The potassium channel blockers 4-aminopyridine (AP) and 3,4-diaminopyridine (DAP) increase nerve conduction in demyelinated nerve fibers, and have been proposed as a symptomatic therapy for people with multiple sclerosis (MS).
To determine the efficacy and safety of aminopyridines for neurological deficits in MS people.
We searched CENTRAL (Issue 2, 2002), MEDLINE (January 1966-July 2002), EMBASE (1974-July 2002), and the Cochrane MS Group's Specialised Register. We hand searched bibliographic references from retrieved studies and recent MS symposia reports, and contacted known studies' investigators.
We included trials fulfilling all following criteria: randomised controlled trials (RCTs); adults with MS, out of exacerbation; AP or DAP treatment versus placebo; clinical endpoints.
We identified 26 potentially pertinent studies. Three reviewers independently extracted data and assessed trial quality from 17 full-paper studies.

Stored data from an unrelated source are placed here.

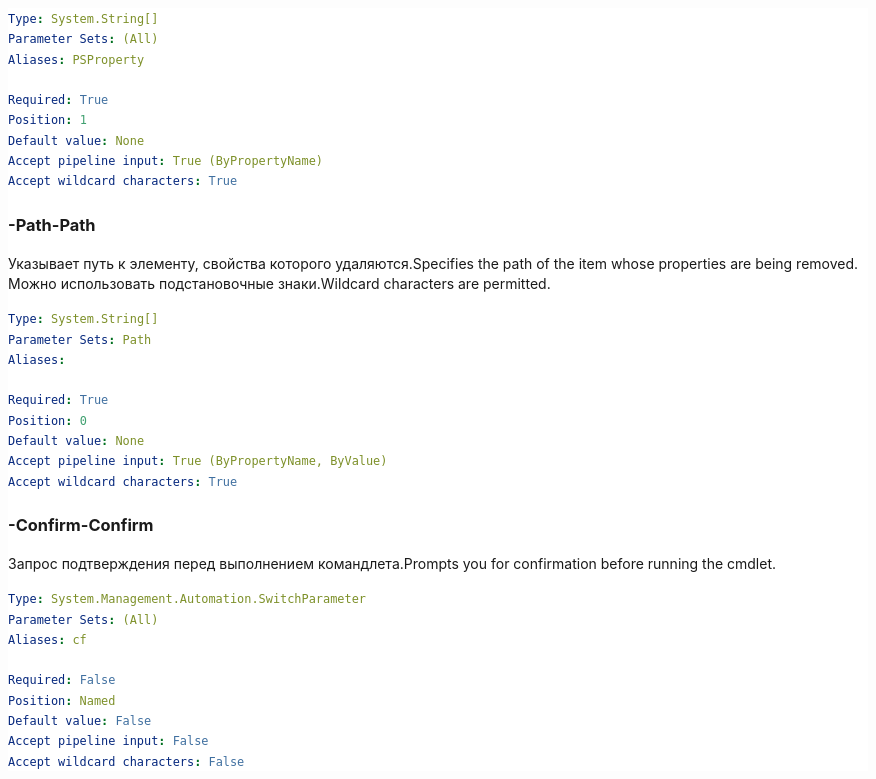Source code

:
 ```yaml
Type: System.String[]
Parameter Sets: (All)
Aliases: PSProperty

Required: True
Position: 1
Default value: None
Accept pipeline input: True (ByPropertyName)
Accept wildcard characters: True
```

### <span data-ttu-id="fb26a-162">-Path</span><span class="sxs-lookup"><span data-stu-id="fb26a-162">-Path</span></span>

<span data-ttu-id="fb26a-163">Указывает путь к элементу, свойства которого удаляются.</span><span class="sxs-lookup"><span data-stu-id="fb26a-163">Specifies the path of the item whose properties are being removed.</span></span>
<span data-ttu-id="fb26a-164">Можно использовать подстановочные знаки.</span><span class="sxs-lookup"><span data-stu-id="fb26a-164">Wildcard characters are permitted.</span></span>

```yaml
Type: System.String[]
Parameter Sets: Path
Aliases:

Required: True
Position: 0
Default value: None
Accept pipeline input: True (ByPropertyName, ByValue)
Accept wildcard characters: True
```

### <span data-ttu-id="fb26a-165">-Confirm</span><span class="sxs-lookup"><span data-stu-id="fb26a-165">-Confirm</span></span>

<span data-ttu-id="fb26a-166">Запрос подтверждения перед выполнением командлета.</span><span class="sxs-lookup"><span data-stu-id="fb26a-166">Prompts you for confirmation before running the cmdlet.</span></span>

```yaml
Type: System.Management.Automation.SwitchParameter
Parameter Sets: (All)
Aliases: cf

Required: False
Position: Named
Default value: False
Accept pipeline input: False
Accept wildcard characters: False
```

Six studies (eight publications, 198 participants, all crossover trials) were considered. Five studies assessed the efficacy of AP versus placebo, one compared DAP with active placebo. Treatment duration ranged from hours to six months. Median quality score of the studies was 3. Heterogeneity of outcome assessment and absence of information on individual study periods allowed quantitative pooling of results for few categorical variables. Of the 198 treated patients, there were six major side effects: one acute encephalopathy, three episodes of confusion, and two seizures. Three studies (54 patients) assessed manual muscle testing, with 29 patients (54%) improving in at least one muscular district during study treatment versus four patients (7%) during placebo (odds ratio [OR] 14.5, 95% confidence interval [CI] 4.7-43.7). Nine out of 54 participants (17%) improved in ambulation during study treatment versus none during placebo (p<0.001). A lower EDSS score was found in 13/198 participants during study treatment (7%) versus none during placebo (p<0.001). No improvement in neuropsychological tests was found in three trials assessing cognitive function. Finally, 47/136 MS people (35%) felt better when receiving the study drug, against 7(5%) on placebo (OR 9.7, 95% CI 4.3-22.0).

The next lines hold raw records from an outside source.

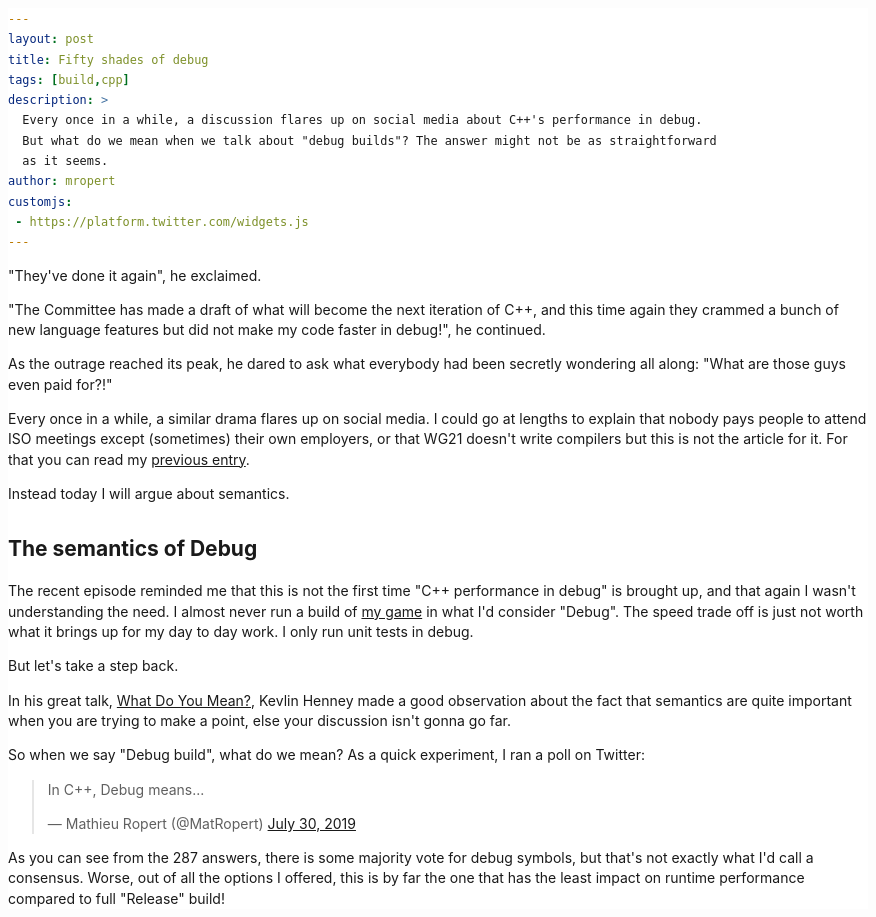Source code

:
 ```yaml
---
layout: post
title: Fifty shades of debug
tags: [build,cpp]
description: >
  Every once in a while, a discussion flares up on social media about C++'s performance in debug.
  But what do we mean when we talk about "debug builds"? The answer might not be as straightforward
  as it seems.
author: mropert
customjs:
 - https://platform.twitter.com/widgets.js
---
```


"They've done it again", he exclaimed.

"The Committee has made a draft of what will become the next iteration
of C++, and this time again they crammed a bunch of new language features but did not make my code
faster in debug!", he continued.

As the outrage reached its peak, he dared to ask what everybody had been secretly wondering all
along: "What are those guys even paid for?!"

Every once in a while, a similar drama flares up on social media. I could go at lengths to explain
that nobody pays people to attend ISO meetings except (sometimes) their own employers,
or that WG21 doesn't write compilers but this is not the article for it.
For that you can read my [previous entry](/2019/01/02/gamedev_intro_to_modern_cpp/).

Instead today I will argue about semantics.

## The semantics of Debug

The recent episode reminded me that this is not the first time "C++ performance
in debug" is brought up, and that again I wasn't understanding the need. I almost never run a build
of [my game](https://www.paradoxplaza.com/europa-universalis-iv/EUEU04GSK-MASTER.html) in what I'd
consider "Debug". The speed trade off is just not worth what it brings up for my day to day work.
I only run unit tests in debug.

But let's take a step back.

In his great talk, [What Do You Mean?](https://www.youtube.com/watch?v=ndnvOElnyUg), Kevlin Henney
made a good observation about the fact that semantics are quite important when you are trying to make
a point, else your discussion isn't gonna go far.

So when we say "Debug build", what do we mean? As a quick experiment, I ran a poll on Twitter:

<blockquote class="twitter-tweet"><p lang="fr" dir="ltr">In C++, Debug means...</p>
&mdash; Mathieu Ropert (@MatRopert)
<a href="https://twitter.com/MatRopert/status/1156299524379467779?ref_src=twsrc%5Etfw">July 30, 2019</a>
</blockquote>

As you can see from the 287 answers, there is some majority vote for debug symbols, but that's not
exactly what I'd call a consensus. Worse, out of all the options I offered, this is by far the one
that has the least impact on runtime performance compared to full "Release" build!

Currently available information allows no unbiased statement about safety or efficacy of aminopyridines for treating MS symptoms. Furthermore, we could not obtain any data on three unpublished RCTs (more than 300 participants). We conclude that publication bias remains a pervasive problem in this area, and that until the results of these unpublished studies are available to the scientific community, no confident estimate of effectiveness of aminopyridines in the management of MS symptoms is possible.